Börsengang im März 2017: Da war die Welt für Snap noch in Ordnung © (Foto: AP)
Börsengang im März 2017: Da war die Welt für Snap noch in Ordnung © (Foto: AP)


Schnappatmung ohne Unterlass: Praktisch im Tagesrhythmus stürzt der einst hoch gewettete Social Media-Pionier Snap auf neue Allzeittiefs. Das Tempo des Ausverkaufs nimmt immer rasantere Dimensionen an: keine 7 Dollar sind die Anteilsscheine des Mutterkonzerns von Snapchat mehr wert. Analysten haben die Aktie der Stories-App längst aufgegeben. Droht nun sogar das Geld auszugehen?

Kylie Jenner darf sich als Todesengel fühlen: „Öffnet Ihr Snapchat auch nicht mehr? Oder geht es nur mir so… Oh, das ist so traurig“, fällte die 20-Jährige im Februar ein hartes Urteil, das die jüngere Halbschwester von Kim Kardashian danach mit Nettigkeiten („Ich hab dich aber immer noch lieb, Snap. Meine erste Liebe“) kaum abfedern konnte.
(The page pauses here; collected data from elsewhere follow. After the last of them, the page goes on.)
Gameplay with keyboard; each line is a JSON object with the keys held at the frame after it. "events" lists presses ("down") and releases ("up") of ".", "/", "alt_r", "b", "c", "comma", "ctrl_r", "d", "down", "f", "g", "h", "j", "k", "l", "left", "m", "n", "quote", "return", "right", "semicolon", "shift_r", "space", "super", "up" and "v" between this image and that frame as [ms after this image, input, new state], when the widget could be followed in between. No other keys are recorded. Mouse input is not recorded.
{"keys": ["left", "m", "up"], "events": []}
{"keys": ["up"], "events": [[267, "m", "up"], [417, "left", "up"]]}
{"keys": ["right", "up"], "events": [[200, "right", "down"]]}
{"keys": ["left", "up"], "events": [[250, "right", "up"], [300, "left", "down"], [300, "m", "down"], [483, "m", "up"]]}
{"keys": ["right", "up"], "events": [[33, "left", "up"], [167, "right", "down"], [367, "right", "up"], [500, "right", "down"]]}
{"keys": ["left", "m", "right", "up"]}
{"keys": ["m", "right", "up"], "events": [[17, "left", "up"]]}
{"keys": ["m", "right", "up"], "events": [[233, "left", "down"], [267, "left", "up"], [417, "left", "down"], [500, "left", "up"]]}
Rückblickend betrachtet war das der Point of Return für die angesagteste Social Media-App der vergangenen Jahre, die phasenweise sogar Facebook-Chef Mark Zuckerberg das Fürchten lehrte. Ausgerechnet die 20-jährige Top-Influencerin, die als „KylizzleMyNizzle“ zum ersten großen Snapchat-Star avancierte, schien keine rechte Lust mehr auf die Stories-App zu haben.

Redesign wird Snapchat zum Verhängnis

Der Grund: Das schwer umstrittene Redesign, das eine klarere Trennung zwischen Freunden und Medien und Influencern bemüht, die jedoch bei keinem der beiden Lager ankam – Nutzer verstanden die Welt nicht mehr, Werbetreibende fanden nicht wie erhofft mehr Gefallen am neuen Umfeld.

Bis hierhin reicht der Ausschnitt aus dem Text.